Yes. Just to be clear, I was talking about the number. We always talk about that number before amortization, and then you'll have amortization increase, I think, by $4 million or something.

Derik De Bruin - BofA Merrill Lynch, Research Division

Got it. And for Q4, typically you have between Q3 and Q4's in terms of the gross margin number, same trend this year?

William P. Donnelly

Yes. Yes, let's call it, 50 bps versus Q3 and, I think, could be a couple points more than that.

Derik De Bruin - BofA Merrill Lynch, Research Division

Great. And finally, for interest expense guidance for 2014?

William P. Donnelly

So interest expense will be a modest increase, let's call it something like $1.5 million or something.

Operator

[Operator Instructions] The next question comes from Brandon Couillard with Jefferies.

S. Brandon Couillard - Jefferies LLC, Research Division

Bill, looking back over many, many years, I can't recall you ever guiding such a narrow range for local currency growth for your initial cut. It feels like a lot can happen between now and a year from now.

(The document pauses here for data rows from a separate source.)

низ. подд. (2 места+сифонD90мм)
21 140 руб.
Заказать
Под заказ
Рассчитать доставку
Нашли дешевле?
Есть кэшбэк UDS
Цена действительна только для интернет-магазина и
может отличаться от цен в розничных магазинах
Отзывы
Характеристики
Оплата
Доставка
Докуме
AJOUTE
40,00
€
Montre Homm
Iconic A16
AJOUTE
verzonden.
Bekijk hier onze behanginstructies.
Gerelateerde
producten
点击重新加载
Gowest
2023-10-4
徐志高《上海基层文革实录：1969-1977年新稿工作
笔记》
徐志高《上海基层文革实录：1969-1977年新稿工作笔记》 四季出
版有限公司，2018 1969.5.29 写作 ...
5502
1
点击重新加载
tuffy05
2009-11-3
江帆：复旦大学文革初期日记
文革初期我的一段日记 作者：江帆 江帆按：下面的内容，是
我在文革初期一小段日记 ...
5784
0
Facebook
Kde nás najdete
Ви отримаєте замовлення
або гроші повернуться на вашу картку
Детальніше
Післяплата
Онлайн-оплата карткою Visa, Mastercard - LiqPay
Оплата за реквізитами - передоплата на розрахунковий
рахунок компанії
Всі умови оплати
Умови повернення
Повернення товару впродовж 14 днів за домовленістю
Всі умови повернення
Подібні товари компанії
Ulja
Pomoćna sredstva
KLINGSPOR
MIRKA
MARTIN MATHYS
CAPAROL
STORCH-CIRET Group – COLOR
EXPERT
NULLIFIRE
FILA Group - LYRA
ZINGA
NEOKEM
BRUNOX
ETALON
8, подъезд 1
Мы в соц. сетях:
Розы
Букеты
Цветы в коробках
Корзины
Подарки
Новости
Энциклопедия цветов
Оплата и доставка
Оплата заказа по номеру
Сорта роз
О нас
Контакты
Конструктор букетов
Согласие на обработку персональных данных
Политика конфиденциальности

Anything particular message hidden in this dynamic?

William P. Donnelly

No, not really. A, probably because the midpoint that we felt was the most likely number required that we have a narrow range. And I know that sounds kind of funny, but it would've been funny to give guidance of 2.5 to 4.5, so we gave guidance of 3 to 4. I wish I had a more scientific way to give it to you, Brandon.

S. Brandon Couillard - Jefferies LLC, Research Division

Fair enough. And then could you give us a sense of what you're anticipating for local currency growth, by geography, and perhaps, by segment? That'd be helpful.

William P. Donnelly

Sure. I think that we're going to have, in '14, we'll have low- to mid-single-digit growth in Europe and the Americas, with the Americas being a little bit better, Europe a little bit worse. And then, the Asia/Rest of World number, should be in the mid-single-digit range, with China being a little less, largely just because of these product line exits we described and the impact that they'll have for the, let's call it, the first 3 quarters, 2 quarters of next year. Yes, hey, that gives you a feeling, geographically. In terms of the divisional view or product category view, we should get mid-single digits coming out of our Lab business. I think because of the big China mix, our Industrial business, our core industrial business will be flat, but we'll have high single-digit growth in the Product Inspection area, and, hey, let's assume that, that ends up being a low to mid-single-digit kind of growth rate combined. And then, hey retail will be flattish.

Operator

There are no additional questions at this time. I turn the call back to our presenters.

Mary T. Finnegan

Thanks, Jay. And thanks, everyone, for joining us tonight. Of course, if you have any questions or follow-up, don't hesitate to give us a call. Take care.

Operator

This concludes today's conference call. You may now disconnect.